WHAT IS NEEDED:
Repeat the listing word for word, but skip any pictures.

SOURCE RECORDS:
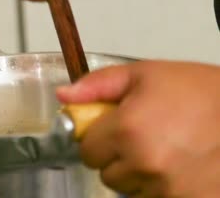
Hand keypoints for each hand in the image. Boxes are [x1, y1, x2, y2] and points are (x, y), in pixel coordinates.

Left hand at [57, 61, 219, 196]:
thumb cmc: (199, 91)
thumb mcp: (146, 74)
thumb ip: (98, 85)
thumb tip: (62, 97)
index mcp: (127, 130)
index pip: (87, 151)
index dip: (98, 139)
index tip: (114, 130)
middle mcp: (142, 164)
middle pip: (106, 173)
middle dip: (116, 157)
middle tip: (142, 139)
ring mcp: (166, 190)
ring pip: (129, 190)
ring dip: (138, 175)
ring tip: (164, 152)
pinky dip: (161, 188)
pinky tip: (179, 168)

EXERCISE SOLUTION:
Hand keypoints for each hand in the image. Boxes are [x1, y1, x2, y2] and points are (x, y), in pixel coordinates.

Left hand at [57, 61, 219, 196]:
thumb cmc: (199, 91)
thumb mcp: (146, 74)
thumb ip: (98, 85)
thumb tip: (62, 97)
index mcp: (127, 130)
index pip: (87, 151)
index dip: (98, 139)
index tip: (114, 130)
middle mcp: (142, 164)
middle pip: (106, 173)
middle dip: (116, 157)
middle tip: (142, 139)
ring mcp: (166, 190)
ring pip: (129, 190)
ring dip: (138, 175)
ring tip: (164, 152)
pinky dip: (161, 188)
pinky tip: (179, 168)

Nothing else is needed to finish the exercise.